• **Problem to work on**
Your task is to copy all of the entries exactly as they are given.

• **Working data**
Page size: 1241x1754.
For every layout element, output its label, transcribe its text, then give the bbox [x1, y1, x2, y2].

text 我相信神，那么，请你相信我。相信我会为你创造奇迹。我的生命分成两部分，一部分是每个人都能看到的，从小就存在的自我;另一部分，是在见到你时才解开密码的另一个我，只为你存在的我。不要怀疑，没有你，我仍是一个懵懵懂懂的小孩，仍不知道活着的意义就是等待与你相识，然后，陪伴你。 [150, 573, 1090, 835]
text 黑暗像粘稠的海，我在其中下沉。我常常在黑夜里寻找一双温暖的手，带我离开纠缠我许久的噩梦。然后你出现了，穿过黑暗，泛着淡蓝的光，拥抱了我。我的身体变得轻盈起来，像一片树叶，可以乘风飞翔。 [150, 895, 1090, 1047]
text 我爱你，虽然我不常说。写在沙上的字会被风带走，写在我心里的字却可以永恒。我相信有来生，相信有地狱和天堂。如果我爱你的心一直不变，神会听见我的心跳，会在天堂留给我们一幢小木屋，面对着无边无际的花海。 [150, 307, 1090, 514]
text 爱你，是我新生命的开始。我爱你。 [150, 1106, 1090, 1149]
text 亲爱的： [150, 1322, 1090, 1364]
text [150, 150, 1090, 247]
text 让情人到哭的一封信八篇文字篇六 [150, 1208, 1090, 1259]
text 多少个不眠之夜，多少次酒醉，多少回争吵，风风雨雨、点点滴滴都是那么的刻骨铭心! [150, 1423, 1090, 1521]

• **Task output**
Page size: 1241x1754.
For every layout element, output its label, transcribe its text, then give the bbox [x1, y1, x2, y2].

text 我相信神，那么，请你相信我。相信我会为你创造奇迹。我的生命分成两部分，一部分是每个人都能看到的，从小就存在的自我;另一部分，是在见到你时才解开密码的另一个我，只为你存在的我。不要怀疑，没有你，我仍是一个懵懵懂懂的小孩，仍不知道活着的意义就是等待与你相识，然后，陪伴你。 [150, 573, 1090, 835]
text 黑暗像粘稠的海，我在其中下沉。我常常在黑夜里寻找一双温暖的手，带我离开纠缠我许久的噩梦。然后你出现了，穿过黑暗，泛着淡蓝的光，拥抱了我。我的身体变得轻盈起来，像一片树叶，可以乘风飞翔。 [150, 895, 1090, 1047]
text 我爱你，虽然我不常说。写在沙上的字会被风带走，写在我心里的字却可以永恒。我相信有来生，相信有地狱和天堂。如果我爱你的心一直不变，神会听见我的心跳，会在天堂留给我们一幢小木屋，面对着无边无际的花海。 [150, 307, 1090, 514]
text 爱你，是我新生命的开始。我爱你。 [150, 1106, 1090, 1149]
text 亲爱的： [150, 1322, 1090, 1364]
text [150, 150, 1090, 247]
text 让情人到哭的一封信八篇文字篇六 [150, 1208, 1090, 1259]
text 多少个不眠之夜，多少次酒醉，多少回争吵，风风雨雨、点点滴滴都是那么的刻骨铭心! [150, 1423, 1090, 1521]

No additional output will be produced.